- _Selected excerpt_
----

Florida’s Forgotten Coast

January 2021

By James Davis, Visit Florida

I’m drifting in a small flatboat in the shallows of Apalachicola Bay looking for flounder to gig, which means spearing it through its head. This is only after I get far too close to George Watkins’ Wewahitchka tupelo honey beehives for any sense of comfort. Tupelo honey fresh off the comb, a popular product in these Gulf Coast parts, is very tasty indeed.

This could be just a day in the life in this area of Northwest Florida. After all, Walton County is the region of the state largely referred to as “The Forgotten Coast.” And indeed, you could perceive the culture here to be more interior Southern living than tidal Florida.

Where there is a lack of glitz and glamour, there is an abundance of personality. Here perhaps more than elsewhere in Florida, you’re likely to find folks whose families have been in the region for generations. Think of it as a living museum.

The next morning, I hit Scenic Highway 30A for a leisurely drive through South Walton, heading ultimately for The St. Joe Co.’s WaterColor community, where the architectural styles and color palettes have been perfectly orchestrated by award-winning designers. WaterColor is “Nuevo Cracker” style, a look known for such pristine Southern charmers as Seaside, a nearby community of the same style that was chosen as the main setting for the movie “The Truman Show.”

Perhaps because of this pedigree, WaterColor is also a tour stop for the Telluride Mountainfilm on Tour, a festival of independent filmmakers who highlight community, adventure, culture, and environmental preservation in their works.

You can spend your days wandering restored properties and antiquing as leisurely as you like, but there’s also a tremendous variety of activities to be enjoyed, from taking in a live musical performance or event at the restored 1912 Dixie Theatre to attending the First Friday Art Walks in Ruskin Park at Seaside.

In addition, you can embrace the culinary arts in a completely organic sense by fishing and crabbing in the estuaries, then supping in fine style at Fish Out of Water in the WaterColor Inn & Resort, a David Rockwell-designed, 60-room, boutique hotel.

It’s all overlaid by some of the most incredible natural beauty that Florida has left. So wherever you decide to go — St. George Island for solitude, shorelines, and shrimp or Seaside for The Repertory Theatre’s fall play — rest assured that every experience on or near The Forgotten Coast will be remembered … flounder gigging, perhaps, aside.

----

- _Data provided_
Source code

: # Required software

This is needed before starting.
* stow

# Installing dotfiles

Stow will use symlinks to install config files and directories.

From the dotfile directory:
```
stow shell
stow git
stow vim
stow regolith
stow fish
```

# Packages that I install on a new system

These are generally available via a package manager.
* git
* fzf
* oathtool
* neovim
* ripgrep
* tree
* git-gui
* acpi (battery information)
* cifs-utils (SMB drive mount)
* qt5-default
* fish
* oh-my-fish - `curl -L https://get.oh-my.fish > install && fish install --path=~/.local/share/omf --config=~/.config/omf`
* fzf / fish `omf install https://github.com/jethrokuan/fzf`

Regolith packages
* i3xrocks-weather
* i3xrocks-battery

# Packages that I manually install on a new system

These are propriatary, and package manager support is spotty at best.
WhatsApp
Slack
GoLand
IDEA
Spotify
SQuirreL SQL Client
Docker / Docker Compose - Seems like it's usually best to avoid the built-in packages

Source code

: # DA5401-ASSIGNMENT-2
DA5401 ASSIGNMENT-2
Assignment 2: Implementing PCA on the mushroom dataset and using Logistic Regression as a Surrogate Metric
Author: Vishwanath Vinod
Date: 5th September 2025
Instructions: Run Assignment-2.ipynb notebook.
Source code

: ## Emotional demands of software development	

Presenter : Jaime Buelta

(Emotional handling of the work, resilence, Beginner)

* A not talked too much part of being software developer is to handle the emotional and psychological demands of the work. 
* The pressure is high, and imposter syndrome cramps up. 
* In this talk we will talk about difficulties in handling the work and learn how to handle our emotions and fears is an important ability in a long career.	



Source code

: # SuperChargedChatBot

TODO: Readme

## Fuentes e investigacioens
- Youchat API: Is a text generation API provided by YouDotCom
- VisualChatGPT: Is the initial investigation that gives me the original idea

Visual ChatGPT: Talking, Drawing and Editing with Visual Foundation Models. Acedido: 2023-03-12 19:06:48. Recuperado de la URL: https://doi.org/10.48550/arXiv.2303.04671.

----

- _Problem requirements_
Reproduce, word for word, the stretch of the Forgotten Coast article from "January 2021" through "very tasty indeed.". The rows come from a different source than the Forgotten Coast article.

- _Response to this task_
January 2021

By James Davis, Visit Florida

I’m drifting in a small flatboat in the shallows of Apalachicola Bay looking for flounder to gig, which means spearing it through its head. This is only after I get far too close to George Watkins’ Wewahitchka tupelo honey beehives for any sense of comfort. Tupelo honey fresh off the comb, a popular product in these Gulf Coast parts, is very tasty indeed.